Problem description: Could you give every line of the records below as a JSON list of strings, one string per line, with blank lines and the pictures left out?
■ ■ ■ ■
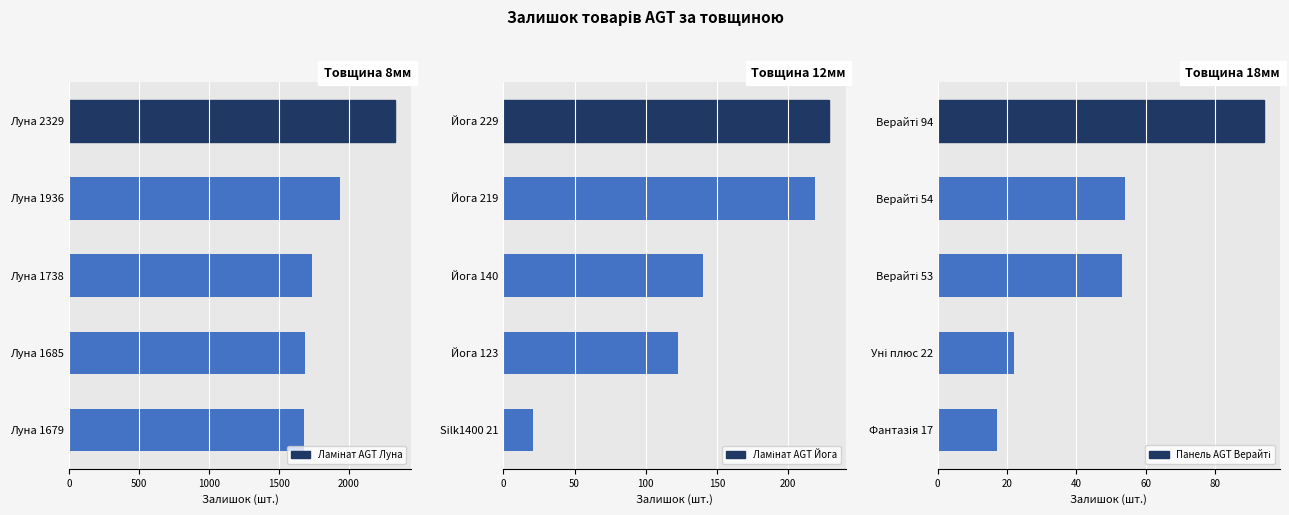

Is the value of Ламінат AGT Луна at 2000 greater than the value of Панель AGT Верайті at 2000?

Yes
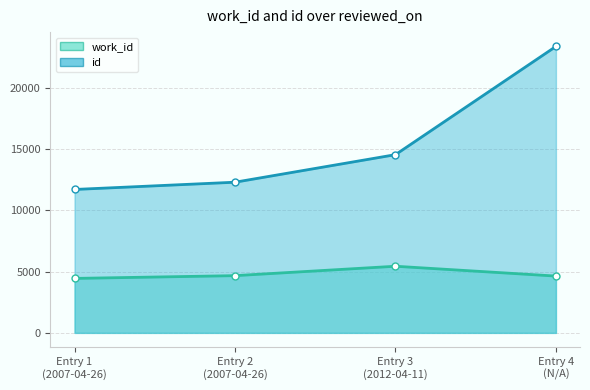

What are all the series names shown in the legend?

work_id, id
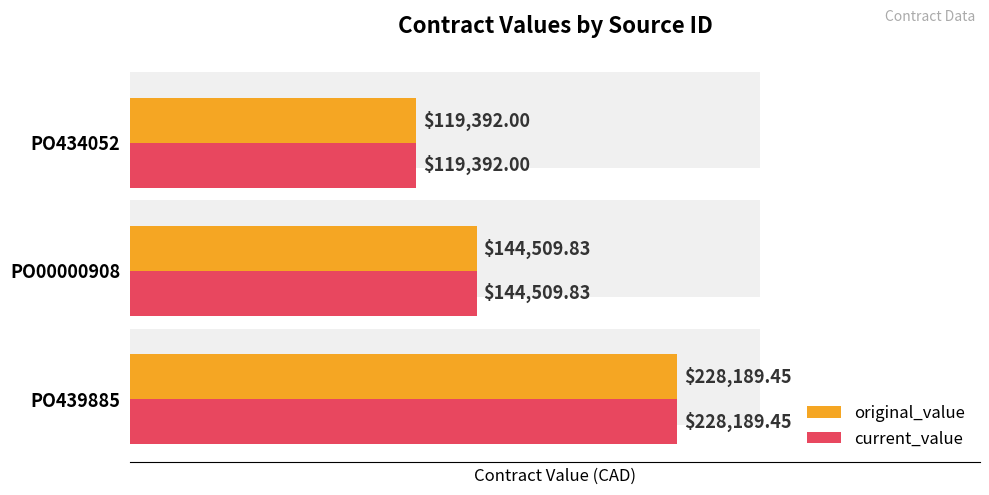

What is the difference between the original_value values at PO439885 and PO434052?

108797.5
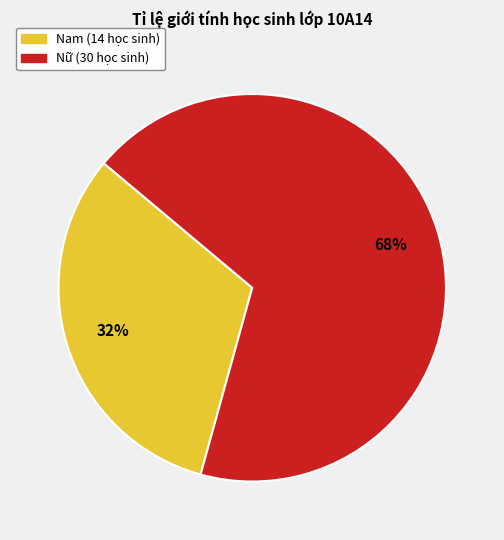

To the nearest percent, what is the average slice percentage?

50%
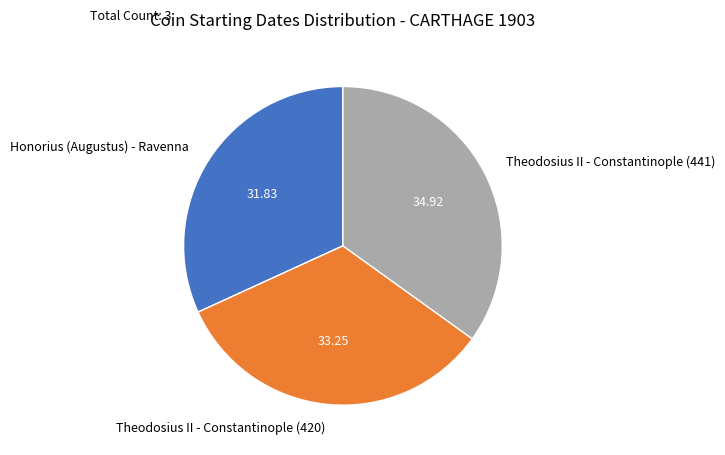

What is the ratio of the value at Theodosius II - Constantinople (420) to the value at Theodosius II - Constantinople (441)?

1.0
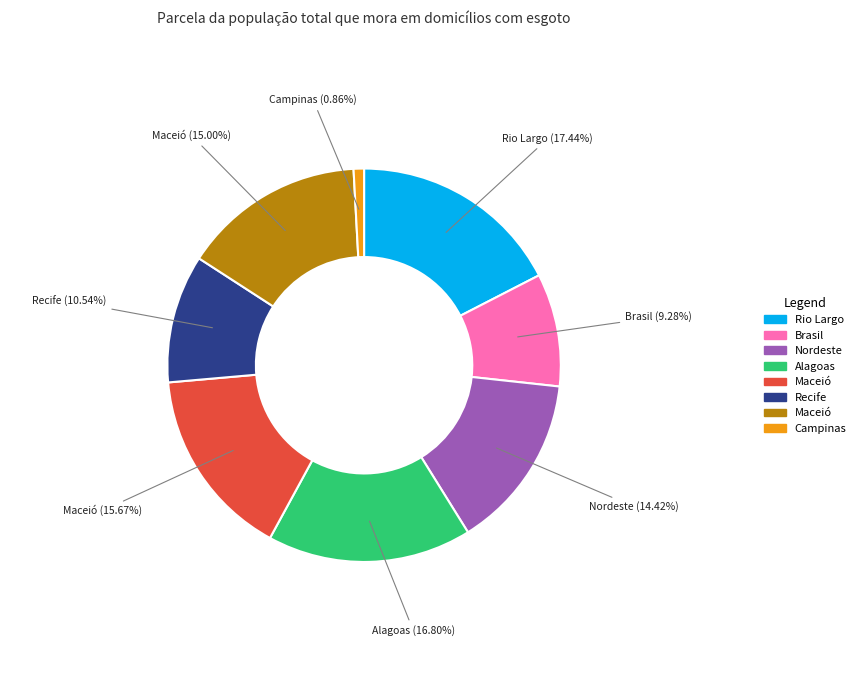

Is there a majority slice in this chart?

No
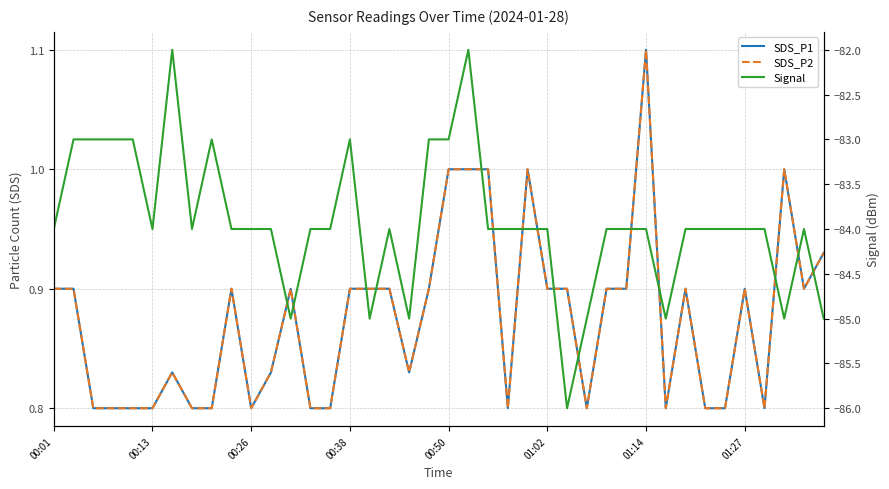

What position from the left is 9?

10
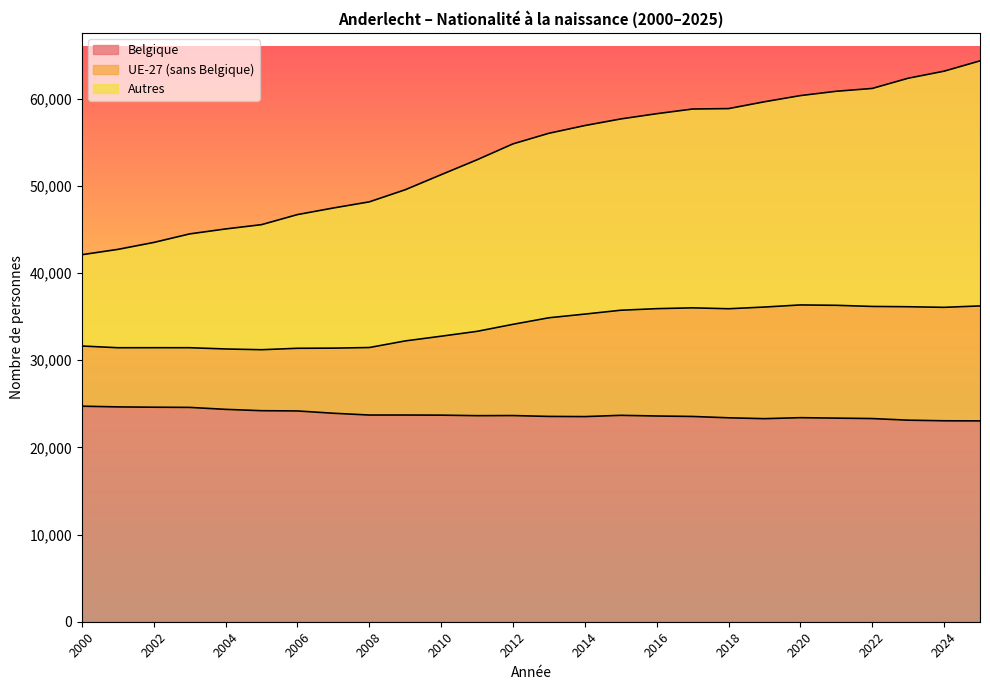

Is the value of Autres at 2009 greater than the value of UE-27 (sans Belgique) at 2018?

Yes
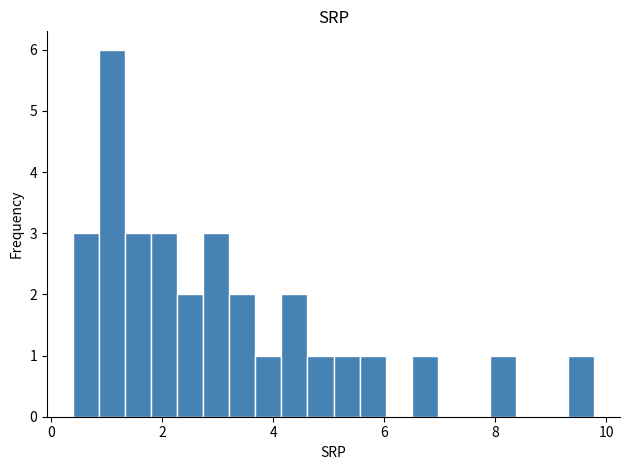

Around what value on the x-axis is the tallest bar? Give the approximate position of its centre, as read against the axis.

1.2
■ ■ ■ ■
Expected answer:
[
  "Is the value of Ламінат AGT Луна at 2000 greater than the value of Панель AGT Верайті at 2000?",
  "Yes",
  "What are all the series names shown in the legend?",
  "work_id, id",
  "What is the difference between the original_value values at PO439885 and PO434052?",
  "108797.5",
  "To the nearest percent, what is the average slice percentage?",
  "50%",
  "What is the ratio of the value at Theodosius II - Constantinople (420) to the value at Theodosius II - Constantinople (441)?",
  "1.0",
  "Is there a majority slice in this chart?",
  "No",
  "What position from the left is 9?",
  "10",
  "Is the value of Autres at 2009 greater than the value of UE-27 (sans Belgique) at 2018?",
  "Yes",
  "Around what value on the x-axis is the tallest bar? Give the approximate position of its centre, as read against the axis.",
  "1.2"
]